- Source passage -
It is a common way to explain problems with -ffinite-math-only by user
ignorance. However user misunderstandings and complaints may indicate a flaw in
compiler implementation, which I believe we have in this case.

Using NaN as sentinels is a natural way when you cannot spend extra memory for
keeping flags for each item, spend extra cycles to read that flag and do not
want to pollute cache. It does not depend on reading documentation or writing
the code from scratch. It is simply the best solution for storing data. If
performance of the data processing is critical, -ffast-math is a good solution.
This is a fairly legitimate use case. The fact that the compiler does not allow
it is a compiler drawback.

To me, I think Mehdi had the best solution: The algorithm that is the
bottleneck, and experiences the huge speedup using fast-math should be separated
into its own source file. This source file, and only this source file should be
compiled with fast-math. The outer driver loop should not be compiled with fast
math. This solution is clean, (probably) easy, and doesn't require a change
in the compiler.

It is a workaround, it works in some cases but does not in others. ML kernel
often is a single translation unit, there may be no such thing as linker for
that processor. At the same time it is computation intensive and using fast-math
in it may be very profitable.

Switching mode in a single TU seems valuable, but could this be handled with
pragmas or function attributes instead?

GCC allows it by using `#pragma GCC optimize()`, but clang does not support it.
No suitable function attribute exists for that.

Right, I know that clang does not support it, but it could :)
So since we're looking at what provides the best user-experience: isn't
that it? Shouldn't we look into providing this level of granularity?
(whether function-level or finer grain)

- Check your understanding -
1. In the fast-math thread, which compiler lets code switch optimization mode within a single translation unit, and how?
2. Using only the fast-math thread, list the costs of keeping a flag for each item that using NaN values as sentinels avoids.

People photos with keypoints
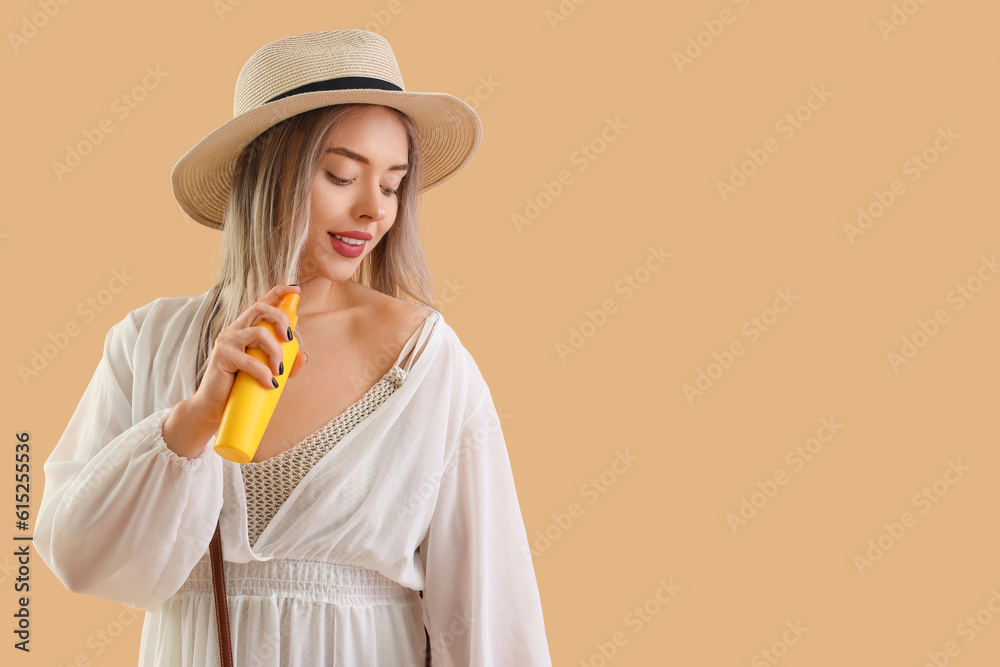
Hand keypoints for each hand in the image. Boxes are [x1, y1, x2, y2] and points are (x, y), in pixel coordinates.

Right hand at [189, 284, 305, 424]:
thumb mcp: (268, 371)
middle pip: (261, 309)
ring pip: (259, 333)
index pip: (262, 303)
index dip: (278, 292)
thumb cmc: (240, 386)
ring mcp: (227, 341)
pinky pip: (249, 360)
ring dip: (275, 352)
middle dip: (281, 319)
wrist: (214, 407)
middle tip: (288, 339)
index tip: (295, 289)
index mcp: (246, 328)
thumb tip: (304, 356)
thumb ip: (286, 363)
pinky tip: (269, 383)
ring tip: (278, 371)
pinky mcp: (222, 356)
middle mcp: (235, 329)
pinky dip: (263, 373)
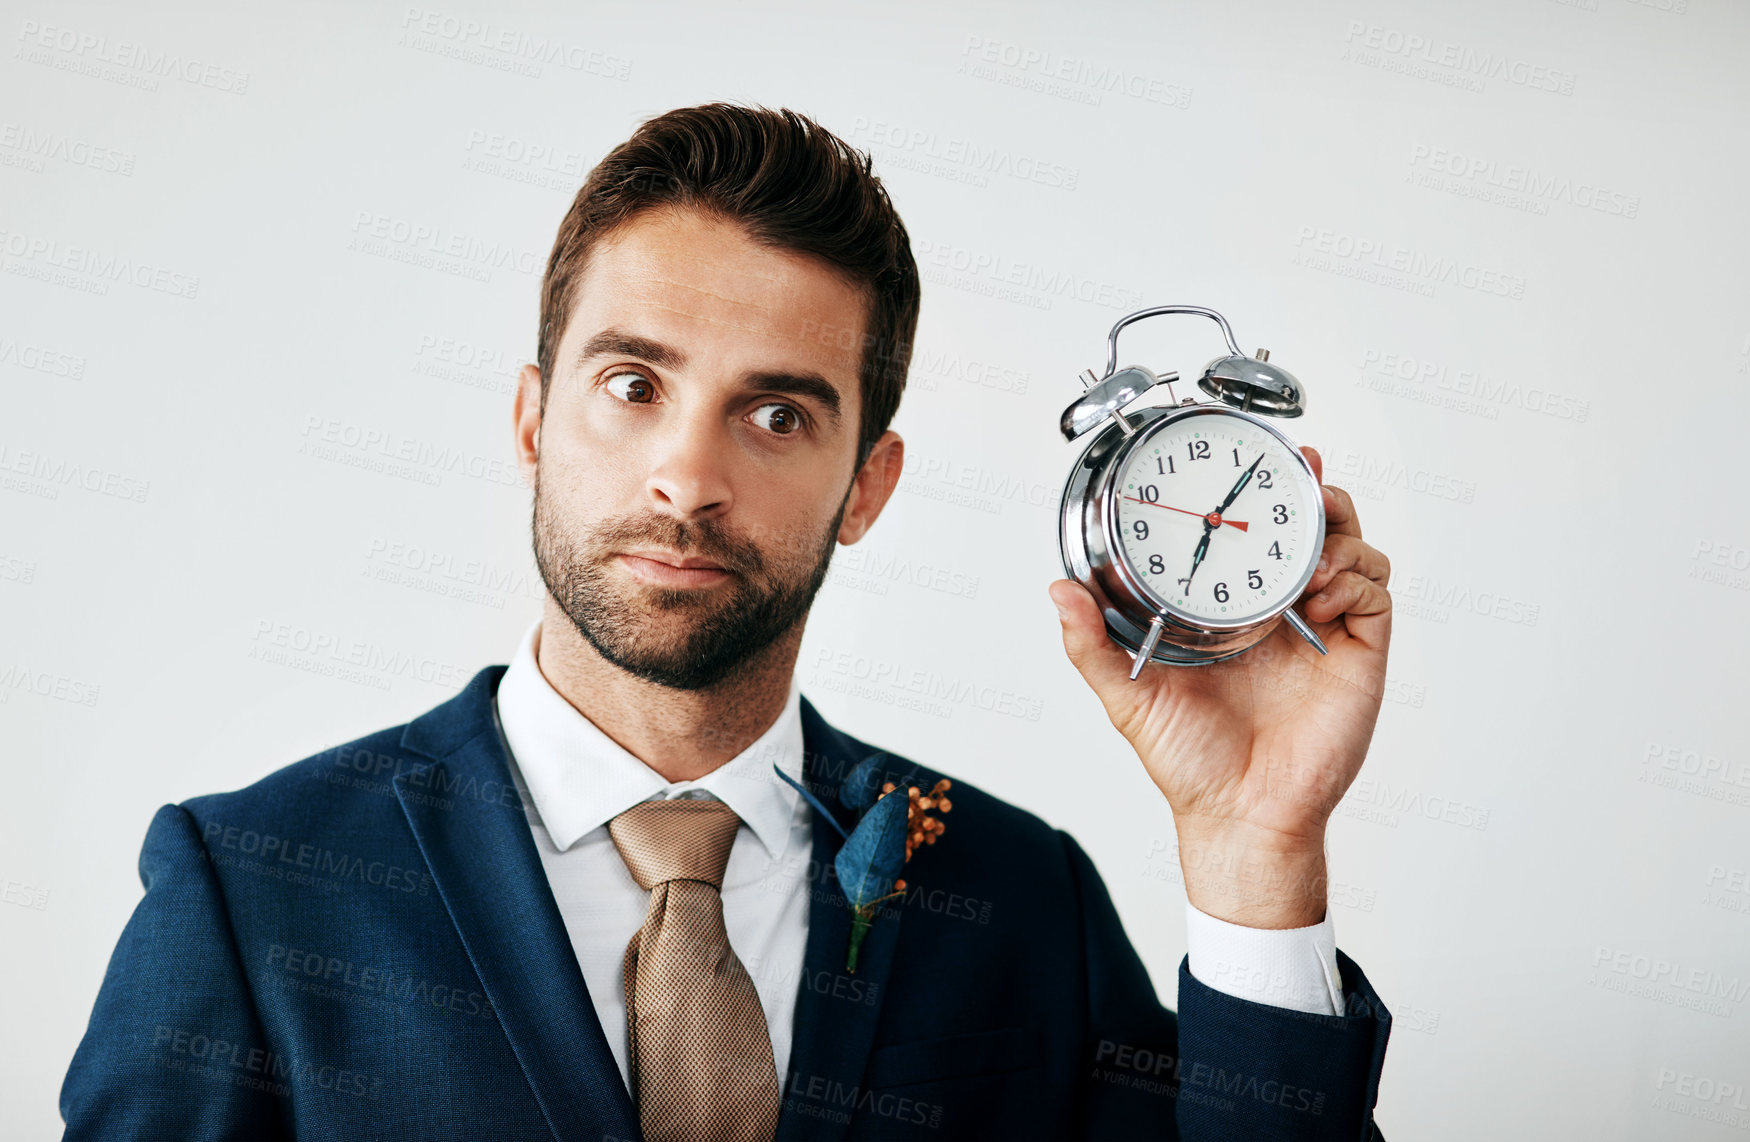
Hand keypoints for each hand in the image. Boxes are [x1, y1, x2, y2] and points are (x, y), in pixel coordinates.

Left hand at [1048, 446, 1391, 927]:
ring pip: (1354, 547)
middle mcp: (1284, 609)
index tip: (1248, 456)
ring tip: (1303, 548)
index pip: (1254, 533)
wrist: (1237, 814)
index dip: (1259, 492)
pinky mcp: (1359, 654)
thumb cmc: (1188, 760)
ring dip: (1334, 531)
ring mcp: (1326, 628)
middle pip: (1315, 525)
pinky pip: (1375, 593)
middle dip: (1311, 490)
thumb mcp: (1126, 694)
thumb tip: (1057, 590)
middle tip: (1297, 468)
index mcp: (1234, 608)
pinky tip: (1320, 591)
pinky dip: (1355, 576)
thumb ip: (1090, 642)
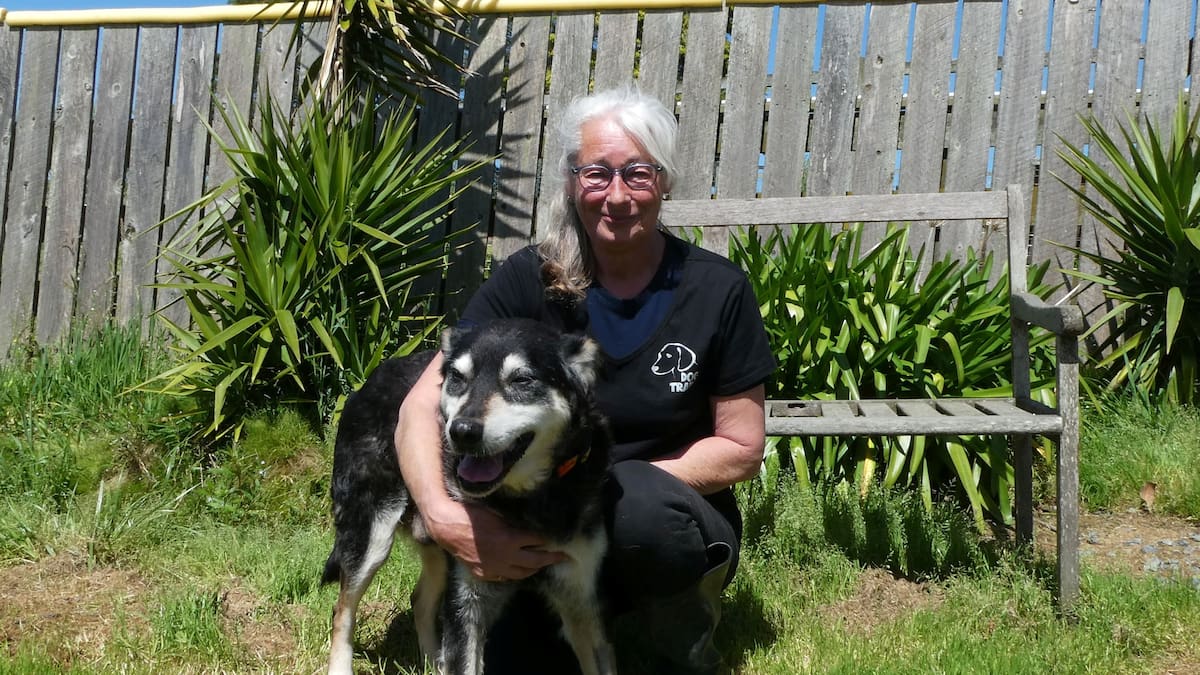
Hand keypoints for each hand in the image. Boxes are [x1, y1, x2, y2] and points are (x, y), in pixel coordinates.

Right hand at [424, 499, 565, 580]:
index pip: (536, 541)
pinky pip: (504, 577)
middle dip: (550, 559)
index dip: (546, 540)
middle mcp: (505, 557)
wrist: (446, 528)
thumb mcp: (496, 515)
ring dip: (533, 569)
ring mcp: (494, 568)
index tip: (555, 539)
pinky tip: (518, 570)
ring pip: (520, 574)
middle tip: (563, 558)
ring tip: (542, 564)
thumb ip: (513, 524)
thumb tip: (526, 528)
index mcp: (510, 539)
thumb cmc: (470, 515)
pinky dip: (514, 573)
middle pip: (535, 561)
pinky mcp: (483, 574)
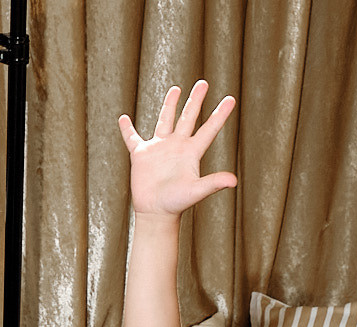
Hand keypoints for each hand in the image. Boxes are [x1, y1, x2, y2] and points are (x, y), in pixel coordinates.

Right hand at [117, 81, 237, 220]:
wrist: (155, 212)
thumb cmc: (176, 203)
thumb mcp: (196, 191)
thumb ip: (213, 183)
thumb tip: (234, 181)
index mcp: (191, 152)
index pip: (209, 128)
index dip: (220, 114)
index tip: (231, 98)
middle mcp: (177, 146)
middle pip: (188, 117)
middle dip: (195, 100)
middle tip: (203, 83)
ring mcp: (159, 148)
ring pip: (165, 120)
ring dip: (170, 105)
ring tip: (176, 89)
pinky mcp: (141, 155)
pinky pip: (132, 138)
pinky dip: (127, 129)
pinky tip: (123, 119)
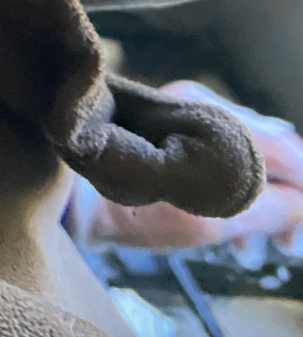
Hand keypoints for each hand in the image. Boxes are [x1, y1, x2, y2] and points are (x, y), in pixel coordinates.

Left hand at [70, 80, 302, 251]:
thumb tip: (300, 202)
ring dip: (258, 197)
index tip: (292, 239)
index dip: (301, 191)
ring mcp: (185, 108)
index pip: (285, 149)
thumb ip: (263, 209)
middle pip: (271, 147)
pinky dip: (231, 187)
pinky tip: (226, 227)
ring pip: (247, 152)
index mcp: (215, 119)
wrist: (68, 191)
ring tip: (249, 246)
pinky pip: (219, 149)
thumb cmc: (132, 208)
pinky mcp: (168, 121)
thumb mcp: (207, 220)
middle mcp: (204, 103)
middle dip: (284, 197)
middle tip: (280, 245)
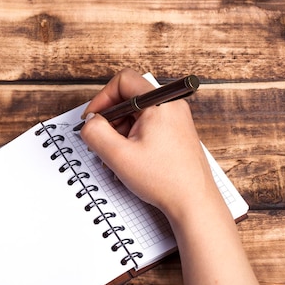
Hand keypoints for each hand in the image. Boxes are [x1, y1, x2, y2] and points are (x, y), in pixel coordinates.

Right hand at [79, 69, 219, 220]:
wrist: (194, 203)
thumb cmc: (165, 180)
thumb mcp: (118, 155)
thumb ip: (96, 133)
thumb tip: (90, 122)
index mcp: (160, 103)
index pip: (123, 81)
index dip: (102, 99)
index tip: (93, 119)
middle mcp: (171, 105)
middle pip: (129, 98)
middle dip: (111, 119)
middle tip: (104, 142)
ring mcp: (176, 119)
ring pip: (137, 114)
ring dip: (120, 132)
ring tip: (118, 156)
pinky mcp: (176, 132)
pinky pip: (147, 126)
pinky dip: (133, 138)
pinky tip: (130, 160)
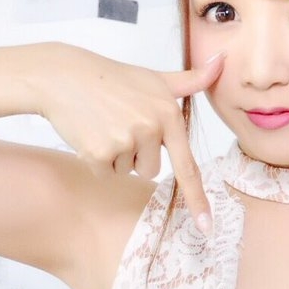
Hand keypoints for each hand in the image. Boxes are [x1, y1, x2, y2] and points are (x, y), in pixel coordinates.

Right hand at [38, 45, 225, 234]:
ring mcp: (125, 141)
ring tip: (104, 124)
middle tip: (120, 124)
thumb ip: (191, 80)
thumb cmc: (113, 79)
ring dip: (116, 155)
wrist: (65, 77)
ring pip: (128, 171)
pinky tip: (90, 133)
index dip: (197, 199)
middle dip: (136, 154)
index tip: (206, 226)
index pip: (187, 165)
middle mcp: (150, 129)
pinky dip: (96, 159)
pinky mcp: (99, 153)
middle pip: (152, 170)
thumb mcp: (155, 77)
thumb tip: (223, 62)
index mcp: (168, 114)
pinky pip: (105, 173)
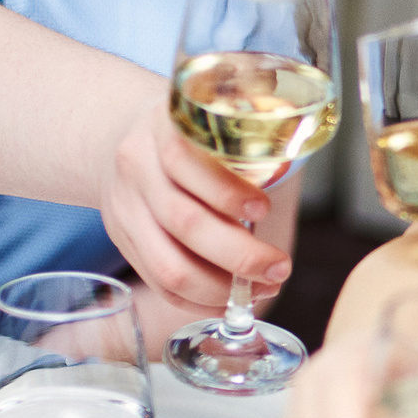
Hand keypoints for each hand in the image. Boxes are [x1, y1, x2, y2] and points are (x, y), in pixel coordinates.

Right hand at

- Your responses -
1. GCC, by using `#pragma GCC optimize()`.

2.
- Spending extra memory to keep the flags
- Spending extra cycles to read the flag
- Polluting the cache